The first objective was the evaluation of these non-technical skills, which are often considered subjective. We identified the Four Habits Coding Scheme (4-HCS), a standardized instrument designed for independent evaluation of physicians' interpersonal skills, based on video-recorded consultations. We carried out a cross-cultural adaptation of this scale in French, and then evaluated its psychometric attributes. The internal consistency was satisfactory but the scale required the use of two independent raters to achieve satisfactory reliability.
The second objective was to elucidate the determinants of interpersonal skills in order to develop dedicated medical education program. As part of an observational study, medical students with higher levels of interpersonal skills in simulation were more likely to be female, to have completed an international clinical placement (as part of ERASMUS exchange program) or to have worked in a research laboratory. The length of the consultation was also associated with interpersonal skills.

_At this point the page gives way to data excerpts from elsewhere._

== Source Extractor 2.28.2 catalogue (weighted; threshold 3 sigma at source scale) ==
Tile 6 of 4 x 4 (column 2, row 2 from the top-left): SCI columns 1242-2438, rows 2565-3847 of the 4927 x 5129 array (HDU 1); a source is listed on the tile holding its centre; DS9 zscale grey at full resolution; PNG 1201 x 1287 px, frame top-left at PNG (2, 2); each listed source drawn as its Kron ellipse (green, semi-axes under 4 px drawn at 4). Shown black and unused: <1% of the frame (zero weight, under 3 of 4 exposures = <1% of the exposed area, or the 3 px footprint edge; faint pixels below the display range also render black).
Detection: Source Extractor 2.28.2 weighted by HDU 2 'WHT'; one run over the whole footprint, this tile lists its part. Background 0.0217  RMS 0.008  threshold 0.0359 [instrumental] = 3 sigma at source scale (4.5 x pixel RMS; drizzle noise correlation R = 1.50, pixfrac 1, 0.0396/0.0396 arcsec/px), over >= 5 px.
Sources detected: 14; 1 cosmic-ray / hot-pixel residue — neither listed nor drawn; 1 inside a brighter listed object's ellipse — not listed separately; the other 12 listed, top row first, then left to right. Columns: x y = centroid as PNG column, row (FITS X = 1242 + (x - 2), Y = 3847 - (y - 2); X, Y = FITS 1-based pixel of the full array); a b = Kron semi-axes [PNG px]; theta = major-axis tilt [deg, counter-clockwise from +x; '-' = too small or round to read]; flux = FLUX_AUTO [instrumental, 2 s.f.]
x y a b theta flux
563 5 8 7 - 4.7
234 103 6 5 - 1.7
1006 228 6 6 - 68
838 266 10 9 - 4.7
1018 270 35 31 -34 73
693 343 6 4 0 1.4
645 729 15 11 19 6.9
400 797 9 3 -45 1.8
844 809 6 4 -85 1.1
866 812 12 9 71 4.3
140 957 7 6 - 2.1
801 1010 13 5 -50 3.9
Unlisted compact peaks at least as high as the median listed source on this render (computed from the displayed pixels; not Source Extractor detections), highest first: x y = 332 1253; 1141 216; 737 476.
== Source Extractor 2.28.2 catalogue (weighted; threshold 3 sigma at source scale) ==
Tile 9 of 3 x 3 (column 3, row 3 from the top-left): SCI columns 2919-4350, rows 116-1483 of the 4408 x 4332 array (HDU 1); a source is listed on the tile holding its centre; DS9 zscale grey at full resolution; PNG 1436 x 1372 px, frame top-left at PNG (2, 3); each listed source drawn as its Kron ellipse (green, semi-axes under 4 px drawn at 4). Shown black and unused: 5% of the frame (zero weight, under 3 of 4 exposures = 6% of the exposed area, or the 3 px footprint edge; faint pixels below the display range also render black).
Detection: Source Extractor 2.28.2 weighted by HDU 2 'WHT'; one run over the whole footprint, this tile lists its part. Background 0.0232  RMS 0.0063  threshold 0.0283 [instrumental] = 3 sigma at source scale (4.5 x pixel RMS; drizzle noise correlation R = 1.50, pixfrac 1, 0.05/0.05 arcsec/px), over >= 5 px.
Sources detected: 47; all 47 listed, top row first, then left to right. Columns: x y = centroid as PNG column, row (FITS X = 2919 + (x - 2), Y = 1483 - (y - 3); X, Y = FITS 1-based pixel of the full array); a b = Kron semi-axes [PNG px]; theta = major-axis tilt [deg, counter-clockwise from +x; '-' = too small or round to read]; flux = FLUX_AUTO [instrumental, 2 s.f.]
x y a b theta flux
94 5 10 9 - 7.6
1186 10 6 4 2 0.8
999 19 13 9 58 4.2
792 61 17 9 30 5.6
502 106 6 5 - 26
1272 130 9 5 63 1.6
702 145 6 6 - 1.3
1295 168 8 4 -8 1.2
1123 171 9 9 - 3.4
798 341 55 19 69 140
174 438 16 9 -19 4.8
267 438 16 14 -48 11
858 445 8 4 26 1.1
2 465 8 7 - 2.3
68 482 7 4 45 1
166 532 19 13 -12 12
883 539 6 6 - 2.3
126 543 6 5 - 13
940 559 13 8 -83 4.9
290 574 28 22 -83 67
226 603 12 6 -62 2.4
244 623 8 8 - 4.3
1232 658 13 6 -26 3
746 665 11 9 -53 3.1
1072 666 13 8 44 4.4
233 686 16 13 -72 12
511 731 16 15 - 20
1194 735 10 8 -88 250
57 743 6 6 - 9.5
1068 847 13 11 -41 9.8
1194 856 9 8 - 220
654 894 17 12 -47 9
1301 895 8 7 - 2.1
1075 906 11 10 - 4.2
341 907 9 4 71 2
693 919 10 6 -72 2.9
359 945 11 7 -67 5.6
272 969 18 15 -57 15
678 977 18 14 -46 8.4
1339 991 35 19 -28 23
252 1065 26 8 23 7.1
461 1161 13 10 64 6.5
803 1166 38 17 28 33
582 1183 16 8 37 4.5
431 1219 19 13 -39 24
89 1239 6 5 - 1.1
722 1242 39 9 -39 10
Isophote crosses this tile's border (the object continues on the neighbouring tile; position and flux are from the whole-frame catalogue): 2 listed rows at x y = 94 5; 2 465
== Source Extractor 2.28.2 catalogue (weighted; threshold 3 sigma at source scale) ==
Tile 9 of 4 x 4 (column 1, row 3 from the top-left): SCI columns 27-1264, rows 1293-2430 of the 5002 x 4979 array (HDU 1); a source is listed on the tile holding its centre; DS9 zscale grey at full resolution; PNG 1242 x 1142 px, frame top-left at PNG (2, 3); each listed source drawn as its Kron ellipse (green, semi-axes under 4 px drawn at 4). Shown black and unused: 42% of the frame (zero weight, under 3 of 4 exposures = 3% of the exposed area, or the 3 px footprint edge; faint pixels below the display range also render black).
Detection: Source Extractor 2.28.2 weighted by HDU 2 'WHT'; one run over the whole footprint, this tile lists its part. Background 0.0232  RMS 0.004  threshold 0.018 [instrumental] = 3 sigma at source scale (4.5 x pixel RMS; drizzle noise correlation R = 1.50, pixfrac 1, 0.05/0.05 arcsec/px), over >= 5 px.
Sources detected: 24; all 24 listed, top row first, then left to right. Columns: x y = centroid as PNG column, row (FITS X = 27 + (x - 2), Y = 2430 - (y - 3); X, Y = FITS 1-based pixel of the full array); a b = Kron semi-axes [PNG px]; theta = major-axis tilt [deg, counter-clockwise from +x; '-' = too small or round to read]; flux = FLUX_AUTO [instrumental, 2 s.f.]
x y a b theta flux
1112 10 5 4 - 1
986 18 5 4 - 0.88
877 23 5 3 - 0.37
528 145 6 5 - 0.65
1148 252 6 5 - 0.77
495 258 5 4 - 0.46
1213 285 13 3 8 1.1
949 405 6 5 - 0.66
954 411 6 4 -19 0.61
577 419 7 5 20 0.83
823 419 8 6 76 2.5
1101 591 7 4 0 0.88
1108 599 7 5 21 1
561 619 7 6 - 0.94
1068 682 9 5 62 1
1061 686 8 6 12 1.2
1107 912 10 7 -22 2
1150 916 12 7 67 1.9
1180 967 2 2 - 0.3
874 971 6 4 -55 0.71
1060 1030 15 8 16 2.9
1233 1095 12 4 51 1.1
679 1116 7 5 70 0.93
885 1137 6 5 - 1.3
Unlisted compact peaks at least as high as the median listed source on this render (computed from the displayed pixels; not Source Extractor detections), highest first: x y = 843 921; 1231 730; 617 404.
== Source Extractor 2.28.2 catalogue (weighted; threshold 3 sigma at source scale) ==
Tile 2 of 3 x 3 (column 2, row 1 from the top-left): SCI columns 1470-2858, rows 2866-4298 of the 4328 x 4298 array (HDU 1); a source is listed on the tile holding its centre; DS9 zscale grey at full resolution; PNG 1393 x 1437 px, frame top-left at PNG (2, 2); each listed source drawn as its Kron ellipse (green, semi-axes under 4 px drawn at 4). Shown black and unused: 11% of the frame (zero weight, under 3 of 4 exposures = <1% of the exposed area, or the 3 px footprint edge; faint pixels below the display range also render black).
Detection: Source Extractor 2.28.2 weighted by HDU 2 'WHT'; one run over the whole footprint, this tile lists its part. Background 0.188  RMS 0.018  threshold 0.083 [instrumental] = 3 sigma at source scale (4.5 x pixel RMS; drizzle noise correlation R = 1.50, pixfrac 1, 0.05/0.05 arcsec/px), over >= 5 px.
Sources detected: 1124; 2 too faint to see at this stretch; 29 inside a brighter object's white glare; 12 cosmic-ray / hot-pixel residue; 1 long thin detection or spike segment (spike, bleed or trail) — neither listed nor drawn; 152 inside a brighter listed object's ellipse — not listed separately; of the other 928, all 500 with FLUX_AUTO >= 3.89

Finally, many organizations have implemented structured training programs to improve physicians' interpersonal skills, with limited level of evidence on their effectiveness. To address the latter objective, we therefore evaluated the effectiveness of a standardized, multifaceted interpersonal skills development program for hospital-based physicians, as well as existing programs for medical students. We showed the value of dedicated training, especially when repeated and even if short in duration. Our randomized controlled trial suggested an impact on patient outcomes including therapeutic alliance, but also on the physician outcomes including personal achievement.